[Start Given text]
Re: Get S3 Parquet File

Steve Loughran Sat, 25 Feb 2017 07:59:22 -0800

On 24 Feb 2017, at 07:47, Femi Anthony 
<femib...@gmail.com<mailto:femib...@gmail.com>> wrote:


Have you tried reading using s3n which is a slightly older protocol ? I'm not 
sure how compatible s3a is with older versions of Spark.

I would absolutely not use s3n with a 1.2 GB file.

There is a WONTFIX JIRA on how it will read to the end of a file when you close 
a stream, and as seek() closes a stream every seek will read to the end of a 
file. And as readFully(position, bytes) does a seek either end, every time the 
Parquet code tries to read a bit of data, 1.3 GV of download: 
https://issues.apache.org/jira/browse/HADOOP-12376

That is not going to be fixed, ever. Because it can only be done by upgrading 
the libraries, and that will simply move new bugs in, lead to different 
bugreports, etc, etc. All for a piece of code which has be supplanted in the 
hadoop-2.7.x JARs with s3a ready for use, and in the forthcoming hadoop-2.8+ 
code, significantly faster for IO (especially ORC/Parquet), multi-GB upload, 
and even the basic metadata operations used when setting up queries.

For Hadoop 2.7+, use S3a. Any issues with s3n will be closed as  "use s3a"




Femi

On Fri, Feb 24, 2017 at 2:18 AM, Benjamin Kim 
<bbuil...@gmail.com<mailto:bbuil...@gmail.com>> wrote:
Hi Gourav,

My answers are below.
[End Given text]
[Start Information given]
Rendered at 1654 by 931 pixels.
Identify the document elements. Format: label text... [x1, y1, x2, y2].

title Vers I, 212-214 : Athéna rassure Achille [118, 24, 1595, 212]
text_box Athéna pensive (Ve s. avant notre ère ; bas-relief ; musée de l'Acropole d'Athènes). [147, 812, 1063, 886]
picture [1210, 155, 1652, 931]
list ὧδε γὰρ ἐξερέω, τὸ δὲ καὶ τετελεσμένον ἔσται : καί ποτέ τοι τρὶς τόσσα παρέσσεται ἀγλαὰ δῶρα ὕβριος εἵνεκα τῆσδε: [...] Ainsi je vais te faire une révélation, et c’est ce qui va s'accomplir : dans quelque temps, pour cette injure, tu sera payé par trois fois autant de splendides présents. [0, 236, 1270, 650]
[End Information given]
● **Work to complete**:
1. According to the reply about reading S3 Parquet files, which protocol should be used with Hadoop 2.7 and later?
2. Reproduce the stretch of the reply about reading S3 Parquet files from "That is not" through "setting up queries.".

● **Task results**:
1. S3a.

2.
That is not going to be fixed, ever. Because it can only be done by upgrading 
the libraries, and that will simply move new bugs in, lead to different 
bugreports, etc, etc. All for a piece of code which has be supplanted in the 
hadoop-2.7.x JARs with s3a ready for use, and in the forthcoming hadoop-2.8+ 
code, significantly faster for IO (especially ORC/Parquet), multi-GB upload, 
and even the basic metadata operations used when setting up queries.